A presidente do MIEL destaca que muitas mulheres dizem que se depilam por vontade própria ou questões de higiene, mas que, no fundo, têm essa norma tão internalizada que estão alienadas. “Em minhas pesquisas com estudantes, nunca encontrei mais do que 30% de mulheres que perceberam espontaneamente a pressão social para depilar.”

A cantora americana Miley Cyrus, 22 anos, é outra que questiona a onda de caça aos pelos. Publicamente ou nas redes sociais, ela já surgiu não só com as axilas peludas como também coloridas, além de deixar à mostra, com um jeans de cintura baixa, alguns fios da região pubiana.

História dos pelos

Apesar de parecer uma prática moderna, o hábito de se depilar não é exclusivo do nosso tempo. “O primeiro mito da história é achar que nunca houve essa moda”, diz a historiadora Denise Bernuzzi de Sant'Anna, professora da PUC (Pontifícia Universidade Católica) de São Paulo e autora do livro “História da Beleza no Brasil” (Editora Contexto).

Segundo a pesquisadora, o costume existiu em outras épocas e culturas, mas o que mudou, dos anos 1990 para cá, foi que o comportamento passou a ser adotado pela maioria. “Assim, como norma geral, é novo”, fala.

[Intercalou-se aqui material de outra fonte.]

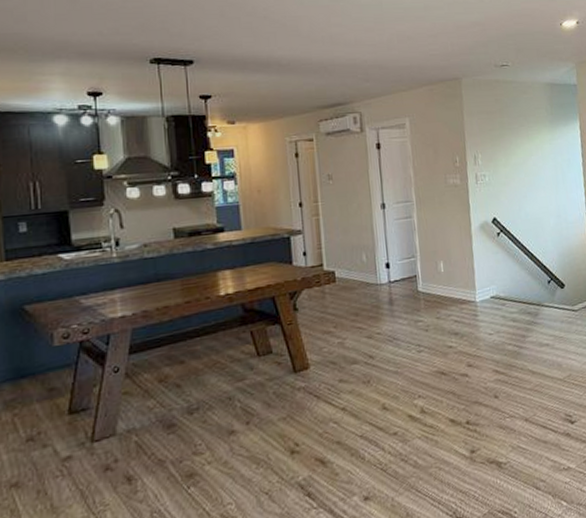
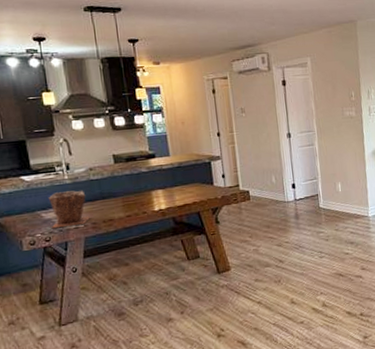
plant pot: none [91,271,142,318] -> present [49,191,91,229]

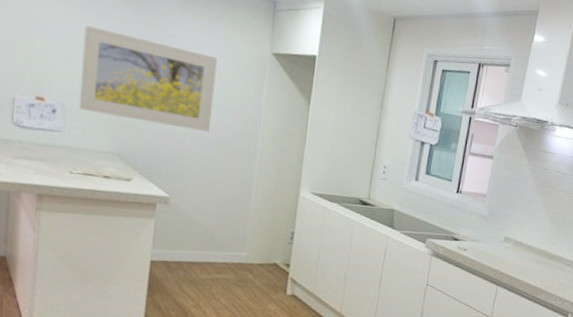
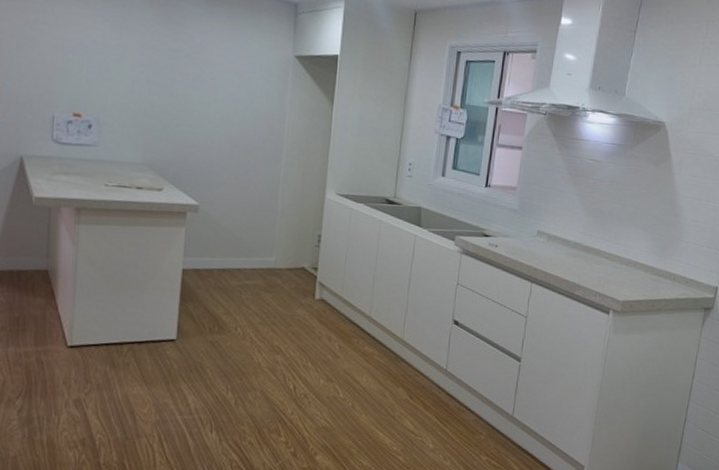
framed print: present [78,26,217,132] -> none [112,42,242,138]

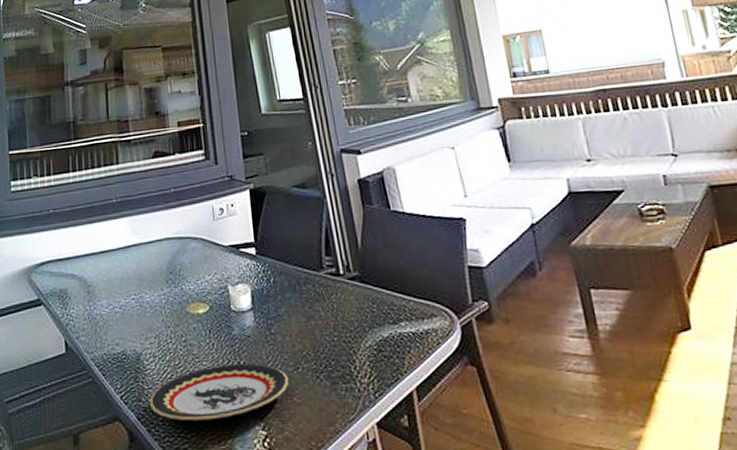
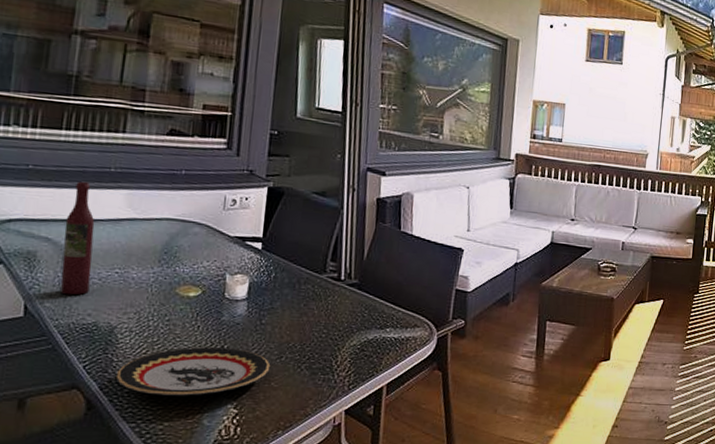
wine bottle: none [85,216,114,327] -> present [61,181,95,295]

Os métodos de depilação também se transformaram muito ao longo dos anos. A professora e pesquisadora norte-americana Rebecca Herzig, da Faculdade Bates, nos Estados Unidos, conta que os nativos americanos raspavam os pelos com conchas ou pedras.

Rebecca fez um amplo levantamento sobre o tema no livro “Plucked: A History of Hair Removal” (“Depenados: A História da Depilação”, em tradução livre do inglês, ainda sem edição em português). “Nos Estados Unidos, os não nativos só começaram a remover os pelos abaixo do rosto no início do século 20, a partir de 1910”, afirma.

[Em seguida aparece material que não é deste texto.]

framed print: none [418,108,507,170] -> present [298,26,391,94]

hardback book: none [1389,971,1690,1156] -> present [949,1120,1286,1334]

Os motivos para o hábito vão desde a influência da medicina e o controle social dos corpos das mulheres –as primeiras a serem influenciadas por esse comportamento– até o crescimento da indústria da beleza.

No decorrer da história, não se encontrou uma justificativa do ponto de vista da saúde ou higiene para a remoção dos pelos. “Definitivamente, é mais um imperativo cultural do que evolucionário ou médico”, afirma a Rebecca Herzig.

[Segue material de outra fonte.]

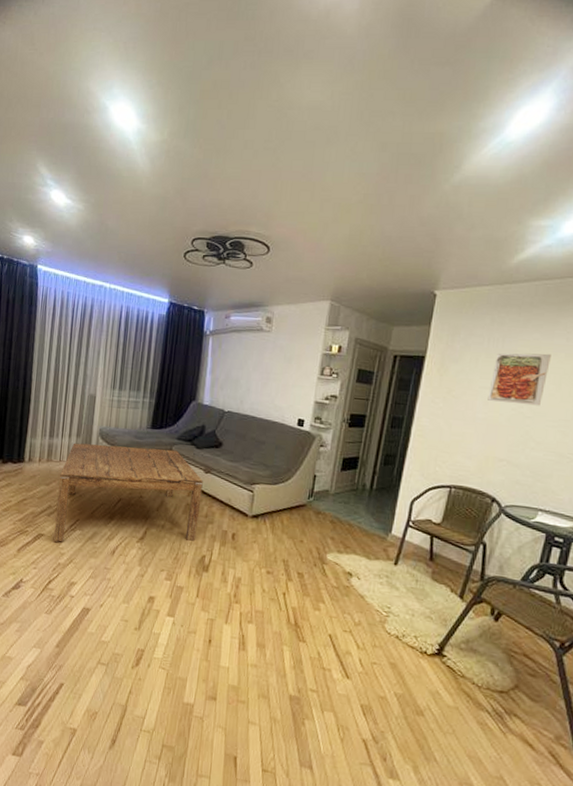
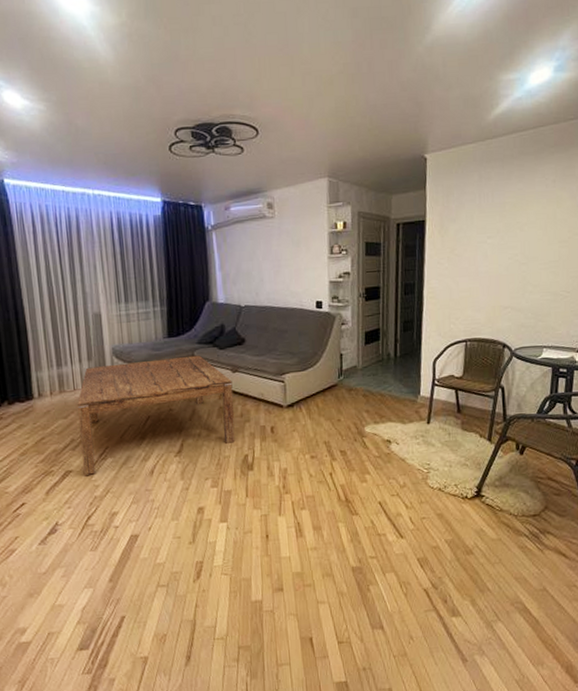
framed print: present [487,352,551,406] -> none [486,201,535,254]

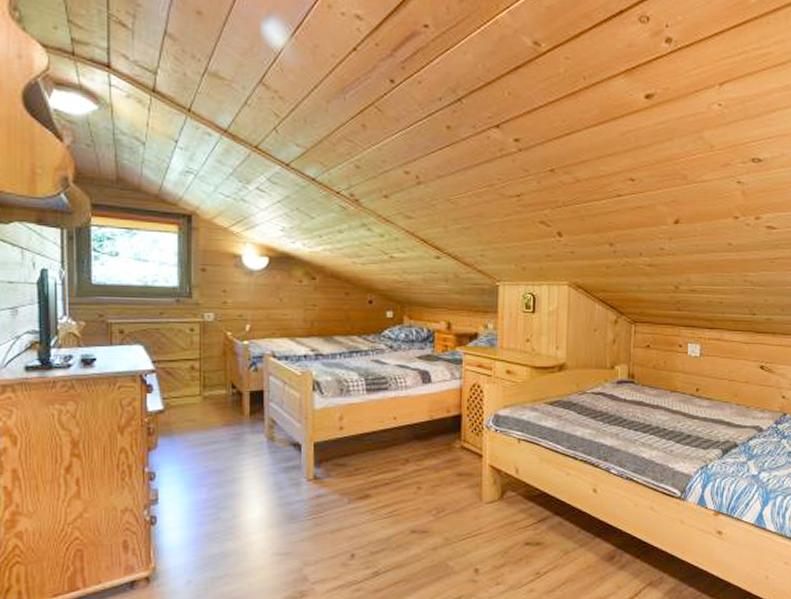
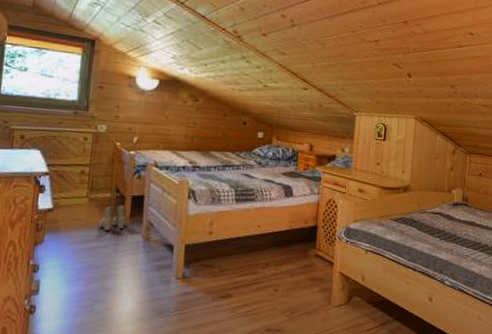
boots: none [216,402,245,432] -> present [99,205,126,232]

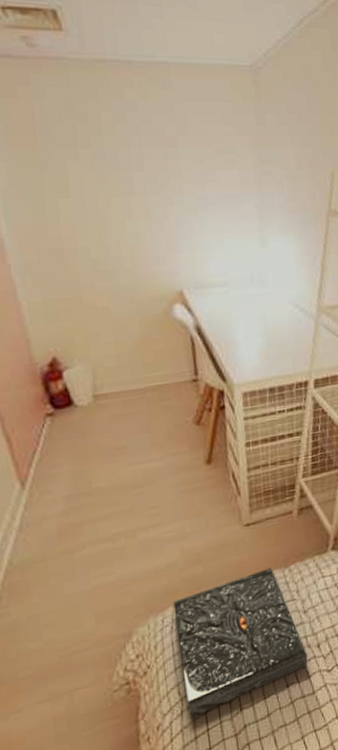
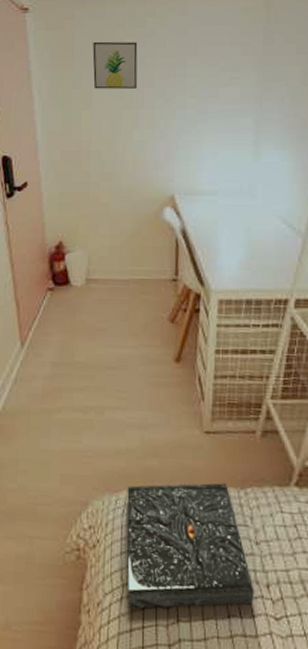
wall art: none [60,115,123,174] -> present [92,41,138,89]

De acordo com a autora, a depilação já causou muitos problemas às mulheres, inclusive a morte, a partir da década de 1920, quando o método de remoção por raios X se popularizou. Depois da descoberta das consequências da prática, relacionada ao surgimento de câncer e outras doenças, o uso do equipamento para esse fim foi banido.

Pornô e resistência

No Brasil, o costume de remover os pelos tem menos de um século. Denise Sant'Anna diz que, nas fotos da década de 1920, quando surge a moda praia, as meninas aparecem com as axilas peludas, apesar de já existirem anúncios de depilação nos jornais da época. “É recente no Brasil a ideia de que a mulher precisa se depilar, o homem mais ainda.”

Eliminar os pelos pubianos é um hábito ainda mais novo, disseminado principalmente depois dos anos 2000, por influência do fácil acesso à pornografia, que lançou a moda. “Tem a ver com a necessidade de as partes íntimas serem fotogênicas, como um rosto barbeado. Isso não existia antes”, declara a professora da PUC de São Paulo.

Atualmente, há uma verdadeira repulsa aos pelos, sobretudo entre as gerações mais jovens. Contudo, isso não significa que corpos lisos serão o padrão de beleza eternamente. Para Rebecca Herzig, com base nos estudos para o seu livro, tudo é possível nesse aspecto. “Tendências quanto à depilação mudam o tempo todo, no curto e no longo prazo”, diz.

Homens lisos

Os corpos masculinos também estão cada vez mais livres de pelos, porém ainda não tanto quanto os femininos. Segundo Rebecca Herzig, nos Estados Unidos, 99% das mulheres se depilam, regularmente, enquanto 63% dos homens removem pelos corporais abaixo do pescoço. Livrar-se dos pelos também é uma preocupação crescente entre a população masculina. “Certamente, alguns homens sentem significativa ansiedade, vergonha e confusão acerca dos seus pelos”, diz a pesquisadora norte-americana.

A moda internacional dos jogadores de futebol e o papel de objeto de desejo que os homens também passaram a ocupar nas últimas décadas influenciam, na opinião de Denise Sant'Anna, essa busca dos homens pela depilação. “Na medida em que assumem essa função, eles também têm de ser limpos, lisos e depilados.”